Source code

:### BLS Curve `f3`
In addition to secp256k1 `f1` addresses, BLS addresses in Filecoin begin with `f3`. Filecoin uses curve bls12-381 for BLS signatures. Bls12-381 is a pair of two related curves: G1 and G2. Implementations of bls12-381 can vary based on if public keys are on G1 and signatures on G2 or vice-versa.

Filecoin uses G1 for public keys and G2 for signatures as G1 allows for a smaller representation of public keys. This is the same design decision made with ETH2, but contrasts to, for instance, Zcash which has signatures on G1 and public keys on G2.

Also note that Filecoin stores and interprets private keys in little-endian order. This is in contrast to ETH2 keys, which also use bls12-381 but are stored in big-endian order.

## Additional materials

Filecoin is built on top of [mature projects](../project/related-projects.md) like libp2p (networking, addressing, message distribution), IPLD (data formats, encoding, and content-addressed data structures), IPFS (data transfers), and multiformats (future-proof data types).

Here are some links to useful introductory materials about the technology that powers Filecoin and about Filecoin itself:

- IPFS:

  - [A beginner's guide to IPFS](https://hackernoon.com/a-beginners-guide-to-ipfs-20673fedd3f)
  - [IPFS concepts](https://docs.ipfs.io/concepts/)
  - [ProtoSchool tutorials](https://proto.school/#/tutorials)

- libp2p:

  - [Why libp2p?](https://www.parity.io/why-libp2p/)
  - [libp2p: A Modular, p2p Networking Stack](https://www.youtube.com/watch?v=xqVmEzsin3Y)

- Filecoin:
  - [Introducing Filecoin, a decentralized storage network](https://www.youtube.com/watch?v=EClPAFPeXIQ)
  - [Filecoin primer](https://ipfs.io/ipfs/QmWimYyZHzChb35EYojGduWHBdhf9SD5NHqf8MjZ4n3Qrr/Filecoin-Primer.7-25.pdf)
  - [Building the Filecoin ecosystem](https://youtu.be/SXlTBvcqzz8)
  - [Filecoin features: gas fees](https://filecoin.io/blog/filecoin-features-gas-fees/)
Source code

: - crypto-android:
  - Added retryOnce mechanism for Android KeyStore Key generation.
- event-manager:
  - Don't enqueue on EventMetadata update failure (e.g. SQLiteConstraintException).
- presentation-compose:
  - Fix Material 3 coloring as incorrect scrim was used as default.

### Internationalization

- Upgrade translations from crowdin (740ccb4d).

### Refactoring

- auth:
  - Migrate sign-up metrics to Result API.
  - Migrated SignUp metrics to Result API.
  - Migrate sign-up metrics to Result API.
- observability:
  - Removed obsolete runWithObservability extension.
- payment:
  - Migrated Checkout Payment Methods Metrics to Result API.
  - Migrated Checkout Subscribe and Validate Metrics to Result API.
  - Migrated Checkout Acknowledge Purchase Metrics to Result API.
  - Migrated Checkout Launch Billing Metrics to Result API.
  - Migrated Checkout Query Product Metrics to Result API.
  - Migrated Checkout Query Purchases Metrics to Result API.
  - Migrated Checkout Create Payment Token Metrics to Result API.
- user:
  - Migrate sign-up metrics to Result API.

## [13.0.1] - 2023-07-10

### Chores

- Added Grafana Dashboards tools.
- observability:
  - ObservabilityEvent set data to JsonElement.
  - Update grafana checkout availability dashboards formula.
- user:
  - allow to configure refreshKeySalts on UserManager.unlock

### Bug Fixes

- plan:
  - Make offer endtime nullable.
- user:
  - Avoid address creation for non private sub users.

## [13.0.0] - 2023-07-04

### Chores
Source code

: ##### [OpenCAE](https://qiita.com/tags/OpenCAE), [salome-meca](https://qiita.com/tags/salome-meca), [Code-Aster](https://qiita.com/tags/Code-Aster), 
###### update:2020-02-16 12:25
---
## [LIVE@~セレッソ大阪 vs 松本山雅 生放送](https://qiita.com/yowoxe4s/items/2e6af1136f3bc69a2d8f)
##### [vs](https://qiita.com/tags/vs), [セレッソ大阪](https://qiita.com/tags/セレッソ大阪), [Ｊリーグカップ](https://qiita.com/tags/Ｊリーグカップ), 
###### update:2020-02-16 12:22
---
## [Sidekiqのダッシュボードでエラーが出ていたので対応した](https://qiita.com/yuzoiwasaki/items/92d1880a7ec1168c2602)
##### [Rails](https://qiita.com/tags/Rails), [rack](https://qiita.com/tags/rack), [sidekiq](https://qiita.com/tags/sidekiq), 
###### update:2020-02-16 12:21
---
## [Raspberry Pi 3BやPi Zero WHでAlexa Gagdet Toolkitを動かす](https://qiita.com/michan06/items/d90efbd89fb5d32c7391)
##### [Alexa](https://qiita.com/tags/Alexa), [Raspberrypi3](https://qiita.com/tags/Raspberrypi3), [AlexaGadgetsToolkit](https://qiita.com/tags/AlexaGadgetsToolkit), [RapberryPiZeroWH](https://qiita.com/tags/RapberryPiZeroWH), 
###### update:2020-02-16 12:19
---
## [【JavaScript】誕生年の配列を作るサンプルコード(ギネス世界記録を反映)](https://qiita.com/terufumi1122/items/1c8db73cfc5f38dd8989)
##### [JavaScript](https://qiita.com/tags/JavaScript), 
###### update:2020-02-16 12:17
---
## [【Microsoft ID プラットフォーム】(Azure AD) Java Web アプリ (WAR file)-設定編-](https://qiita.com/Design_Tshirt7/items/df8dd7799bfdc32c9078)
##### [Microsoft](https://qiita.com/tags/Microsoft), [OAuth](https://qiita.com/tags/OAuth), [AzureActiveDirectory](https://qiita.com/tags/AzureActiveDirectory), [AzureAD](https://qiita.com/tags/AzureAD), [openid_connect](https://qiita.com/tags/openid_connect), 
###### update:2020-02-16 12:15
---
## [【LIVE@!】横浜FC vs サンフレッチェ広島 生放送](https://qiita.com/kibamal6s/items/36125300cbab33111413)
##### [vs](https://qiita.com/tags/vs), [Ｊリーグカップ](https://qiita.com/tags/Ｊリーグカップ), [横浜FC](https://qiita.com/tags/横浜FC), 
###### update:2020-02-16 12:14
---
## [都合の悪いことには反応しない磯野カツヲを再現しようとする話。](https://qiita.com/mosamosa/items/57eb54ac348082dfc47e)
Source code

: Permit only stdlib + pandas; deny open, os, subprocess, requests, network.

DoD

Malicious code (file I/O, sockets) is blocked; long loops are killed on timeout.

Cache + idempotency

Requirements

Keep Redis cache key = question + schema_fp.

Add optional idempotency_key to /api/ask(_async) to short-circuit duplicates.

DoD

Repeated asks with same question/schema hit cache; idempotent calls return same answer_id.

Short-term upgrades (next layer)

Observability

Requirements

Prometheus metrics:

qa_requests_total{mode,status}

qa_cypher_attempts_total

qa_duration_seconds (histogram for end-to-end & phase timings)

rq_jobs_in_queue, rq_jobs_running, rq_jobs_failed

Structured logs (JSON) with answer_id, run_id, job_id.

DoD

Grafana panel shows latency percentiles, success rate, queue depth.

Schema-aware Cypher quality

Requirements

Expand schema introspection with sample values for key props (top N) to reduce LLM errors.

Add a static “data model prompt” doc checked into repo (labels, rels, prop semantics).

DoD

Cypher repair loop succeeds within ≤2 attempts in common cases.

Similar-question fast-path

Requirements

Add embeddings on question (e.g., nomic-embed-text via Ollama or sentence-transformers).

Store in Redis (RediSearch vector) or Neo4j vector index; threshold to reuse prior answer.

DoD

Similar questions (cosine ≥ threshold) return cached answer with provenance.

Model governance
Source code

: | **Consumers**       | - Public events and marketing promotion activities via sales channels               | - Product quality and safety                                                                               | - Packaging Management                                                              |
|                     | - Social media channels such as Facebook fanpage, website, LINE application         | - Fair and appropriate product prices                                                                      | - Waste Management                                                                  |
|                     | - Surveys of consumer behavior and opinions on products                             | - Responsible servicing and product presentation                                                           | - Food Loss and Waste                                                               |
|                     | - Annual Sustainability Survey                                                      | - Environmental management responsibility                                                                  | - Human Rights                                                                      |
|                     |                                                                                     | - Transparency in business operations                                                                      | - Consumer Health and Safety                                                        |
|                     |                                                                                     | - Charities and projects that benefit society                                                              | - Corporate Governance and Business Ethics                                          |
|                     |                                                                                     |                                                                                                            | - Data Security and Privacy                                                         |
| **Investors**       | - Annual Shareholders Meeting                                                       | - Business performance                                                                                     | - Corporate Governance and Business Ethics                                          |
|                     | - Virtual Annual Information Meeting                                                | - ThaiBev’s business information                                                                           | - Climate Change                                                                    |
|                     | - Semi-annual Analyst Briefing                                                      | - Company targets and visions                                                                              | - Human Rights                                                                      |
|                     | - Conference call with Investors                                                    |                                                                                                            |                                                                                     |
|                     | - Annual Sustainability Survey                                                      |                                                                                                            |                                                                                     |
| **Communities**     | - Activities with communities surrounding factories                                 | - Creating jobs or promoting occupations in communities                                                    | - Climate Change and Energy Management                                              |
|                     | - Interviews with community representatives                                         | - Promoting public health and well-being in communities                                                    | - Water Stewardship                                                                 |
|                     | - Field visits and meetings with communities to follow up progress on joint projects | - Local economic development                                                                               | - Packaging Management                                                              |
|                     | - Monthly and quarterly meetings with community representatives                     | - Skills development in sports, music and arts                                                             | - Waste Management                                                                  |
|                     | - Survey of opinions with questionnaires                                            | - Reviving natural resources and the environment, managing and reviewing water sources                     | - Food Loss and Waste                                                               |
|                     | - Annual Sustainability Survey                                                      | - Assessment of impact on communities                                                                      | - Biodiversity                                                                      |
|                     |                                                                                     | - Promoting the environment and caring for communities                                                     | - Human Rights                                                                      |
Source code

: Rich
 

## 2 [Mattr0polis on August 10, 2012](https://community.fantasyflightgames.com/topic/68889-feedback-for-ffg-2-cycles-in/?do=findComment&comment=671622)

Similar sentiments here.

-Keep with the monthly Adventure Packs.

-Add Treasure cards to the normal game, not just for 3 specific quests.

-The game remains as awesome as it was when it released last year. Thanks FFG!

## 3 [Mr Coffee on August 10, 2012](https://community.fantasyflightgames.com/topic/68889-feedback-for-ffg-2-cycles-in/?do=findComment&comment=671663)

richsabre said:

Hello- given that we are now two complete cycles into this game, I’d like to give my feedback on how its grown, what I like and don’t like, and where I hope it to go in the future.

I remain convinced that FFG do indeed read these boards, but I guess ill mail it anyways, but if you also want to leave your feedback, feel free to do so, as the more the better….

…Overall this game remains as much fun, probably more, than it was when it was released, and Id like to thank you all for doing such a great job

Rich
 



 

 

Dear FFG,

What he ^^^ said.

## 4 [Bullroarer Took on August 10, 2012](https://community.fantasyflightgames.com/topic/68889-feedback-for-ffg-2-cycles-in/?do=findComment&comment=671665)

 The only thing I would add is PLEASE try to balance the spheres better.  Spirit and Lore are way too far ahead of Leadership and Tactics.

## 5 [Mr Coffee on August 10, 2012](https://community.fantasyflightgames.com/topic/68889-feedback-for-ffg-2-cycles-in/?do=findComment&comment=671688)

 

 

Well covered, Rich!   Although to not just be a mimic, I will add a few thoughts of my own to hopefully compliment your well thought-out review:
════════
* **EXERCISE PROMPT**
Only the lines from the beginning of the material through the line with "In addition to" should appear in the answer, each copied exactly.

* **EXERCISE ANSWER**
Source code

:### BLS Curve `f3`
In addition to secp256k1 `f1` addresses, BLS addresses in Filecoin begin with `f3`. Filecoin uses curve bls12-381 for BLS signatures. Bls12-381 is a pair of two related curves: G1 and G2. Implementations of bls12-381 can vary based on if public keys are on G1 and signatures on G2 or vice-versa.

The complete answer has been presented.